MODULE 1 : BIG DATA — THE BIG PICTURE | Hadoop: Evolution, Overview, and Core Components

Evolution of Hadoop

Background:

• Hadoop originated from the need to handle massive amounts of data generated by web search engines.
• In the early 2000s, Doug Cutting and Mike Cafarella developed the Apache Nutch project, which was inspired by Google’s MapReduce and Google File System (GFS) papers.
• In 2006, Hadoop became a subproject of the Apache Lucene project.

Key Milestones:

1. 2005: Development of Hadoop started as part of the Apache Nutch project.
2. 2006: Hadoop became a separate project under the Apache Software Foundation.
3. 2008: Yahoo! announced that its search engine was being run on Hadoop, proving its scalability and reliability.
4. 2011: Hadoop 1.0 was released, marking the stability of the platform.
5. 2013: Hadoop 2.0 introduced YARN (Yet Another Resource Negotiator), which improved resource management and job scheduling.

Overview of Hadoop

What is Hadoop?
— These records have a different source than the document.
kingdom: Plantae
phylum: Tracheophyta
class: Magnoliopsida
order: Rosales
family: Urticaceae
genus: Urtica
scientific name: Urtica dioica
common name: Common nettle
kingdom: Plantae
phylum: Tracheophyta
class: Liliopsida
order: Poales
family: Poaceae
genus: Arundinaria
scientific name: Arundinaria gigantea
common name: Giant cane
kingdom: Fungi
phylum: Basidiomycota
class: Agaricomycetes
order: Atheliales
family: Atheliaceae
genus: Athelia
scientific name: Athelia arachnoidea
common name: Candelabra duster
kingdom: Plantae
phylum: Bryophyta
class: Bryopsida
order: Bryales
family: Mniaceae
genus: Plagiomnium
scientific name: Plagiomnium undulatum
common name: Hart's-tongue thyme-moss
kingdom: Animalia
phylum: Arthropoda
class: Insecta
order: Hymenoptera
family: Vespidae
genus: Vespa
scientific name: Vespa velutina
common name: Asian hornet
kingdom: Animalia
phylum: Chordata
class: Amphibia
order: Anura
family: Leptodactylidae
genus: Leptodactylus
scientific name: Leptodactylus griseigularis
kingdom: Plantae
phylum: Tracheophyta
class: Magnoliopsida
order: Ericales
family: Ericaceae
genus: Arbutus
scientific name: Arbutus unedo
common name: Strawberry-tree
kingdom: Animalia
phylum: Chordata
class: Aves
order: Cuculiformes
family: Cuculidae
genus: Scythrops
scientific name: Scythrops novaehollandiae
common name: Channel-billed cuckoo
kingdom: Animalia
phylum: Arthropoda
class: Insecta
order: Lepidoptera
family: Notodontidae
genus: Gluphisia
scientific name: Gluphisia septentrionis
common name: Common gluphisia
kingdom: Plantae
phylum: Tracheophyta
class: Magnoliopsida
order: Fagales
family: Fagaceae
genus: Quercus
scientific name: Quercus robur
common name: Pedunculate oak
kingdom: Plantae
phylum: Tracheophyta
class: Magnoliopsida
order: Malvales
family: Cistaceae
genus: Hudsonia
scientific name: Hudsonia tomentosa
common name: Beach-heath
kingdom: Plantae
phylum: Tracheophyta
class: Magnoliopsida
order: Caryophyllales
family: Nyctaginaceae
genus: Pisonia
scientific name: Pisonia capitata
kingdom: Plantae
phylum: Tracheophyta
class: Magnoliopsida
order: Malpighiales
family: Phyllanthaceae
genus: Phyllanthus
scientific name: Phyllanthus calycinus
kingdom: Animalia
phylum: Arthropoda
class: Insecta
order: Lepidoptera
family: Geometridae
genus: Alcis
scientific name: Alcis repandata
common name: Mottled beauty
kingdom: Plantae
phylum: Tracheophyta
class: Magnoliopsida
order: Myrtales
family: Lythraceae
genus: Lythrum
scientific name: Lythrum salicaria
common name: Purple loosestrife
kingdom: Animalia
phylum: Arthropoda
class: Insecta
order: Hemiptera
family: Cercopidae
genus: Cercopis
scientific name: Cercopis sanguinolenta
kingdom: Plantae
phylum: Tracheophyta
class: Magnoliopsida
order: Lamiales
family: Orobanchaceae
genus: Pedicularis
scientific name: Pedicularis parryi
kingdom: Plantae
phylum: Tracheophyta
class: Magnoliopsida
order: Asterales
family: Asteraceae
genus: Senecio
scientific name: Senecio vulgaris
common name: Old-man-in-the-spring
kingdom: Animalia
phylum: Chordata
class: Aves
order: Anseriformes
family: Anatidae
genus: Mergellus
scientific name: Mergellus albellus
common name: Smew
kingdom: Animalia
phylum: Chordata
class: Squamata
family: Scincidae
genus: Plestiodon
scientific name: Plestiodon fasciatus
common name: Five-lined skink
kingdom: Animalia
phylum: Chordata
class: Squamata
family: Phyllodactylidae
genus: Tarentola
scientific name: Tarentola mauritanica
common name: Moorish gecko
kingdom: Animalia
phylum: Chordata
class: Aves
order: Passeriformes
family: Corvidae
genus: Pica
Hadoop is an open-source framework designed for distributed storage and processing of large datasets using clusters of commodity hardware. It enables applications to work with thousands of nodes and petabytes of data.

Key Features:

1. Scalability: Can scale out to accommodate more data by adding more nodes to the cluster.
2. Fault Tolerance: Automatically handles hardware failures by replicating data across multiple nodes.
3. Cost-Effective: Uses commodity hardware, reducing costs compared to traditional high-end servers.
4. Flexibility: Can handle structured, semi-structured, and unstructured data.

Core Components of Hadoop

1. Hadoop Distributed File System (HDFS):

Purpose: A distributed file system that stores data across multiple nodes, providing high throughput access to data.

Architecture:

• NameNode: Manages the file system namespace and regulates access to files by clients.
• DataNode: Stores the actual data. Multiple copies of data blocks are stored across different DataNodes for fault tolerance.

Features:

• Replication: Default replication factor is three, ensuring data availability even if nodes fail.
• Large File Support: Optimized for storing large files and streaming access to data.

2. MapReduce:

• Purpose: A programming model for processing large datasets in parallel across a Hadoop cluster.

Components:

• JobTracker: Manages the distribution of MapReduce tasks to specific nodes in the cluster.
• TaskTracker: Executes the tasks as directed by the JobTracker.

Workflow:

• Map Phase: Input data is split into chunks and processed by Map tasks, which generate intermediate key-value pairs.
• Reduce Phase: Intermediate results are merged and processed to produce the final output.

3. Yet Another Resource Negotiator (YARN):

• Purpose: An enhanced resource management layer in Hadoop 2.0 that allows for better resource utilization and scalability.

Components:

• ResourceManager: Manages resources across the cluster.
• NodeManager: Manages resources and monitoring on a single node.
• ApplicationMaster: Manages the lifecycle of applications running on YARN.

Benefits:

• Allows multiple data processing engines (MapReduce, Spark, etc.) to run simultaneously.
• Improves cluster utilization by decoupling resource management from data processing.

4. Hadoop Common:

• Purpose: A set of shared utilities and libraries that support other Hadoop components.
• Components:
• File System Abstractions: Interface for various file systems, including HDFS, S3, etc.
• Serialization Libraries: Mechanisms for reading and writing data.
• Java Libraries: Common utilities and code for Hadoop modules.

Additional Ecosystem Components

1. Hive:

• Purpose: A data warehouse infrastructure that provides data summarization, query, and analysis.
• Features: Uses SQL-like language called HiveQL for querying data stored in HDFS.

Pig:

• Purpose: A high-level platform for creating MapReduce programs used with Hadoop.
• Features: Uses a scripting language called Pig Latin for expressing data transformations.

HBase:

• Purpose: A distributed, scalable, big data store modeled after Google’s Bigtable.
• Features: Provides real-time read/write access to large datasets.

Spark:

• Purpose: A fast and general-purpose cluster computing system.
• Features: Provides in-memory data processing capabilities, making it much faster than Hadoop MapReduce for certain applications.

Conclusion :

Hadoop has evolved significantly since its inception, becoming a cornerstone of big data processing. Its core components — HDFS, MapReduce, YARN, and Hadoop Common — provide a robust framework for storing and processing large datasets efficiently. Additionally, its extensive ecosystem of tools and libraries makes it a versatile platform for a wide range of big data applications.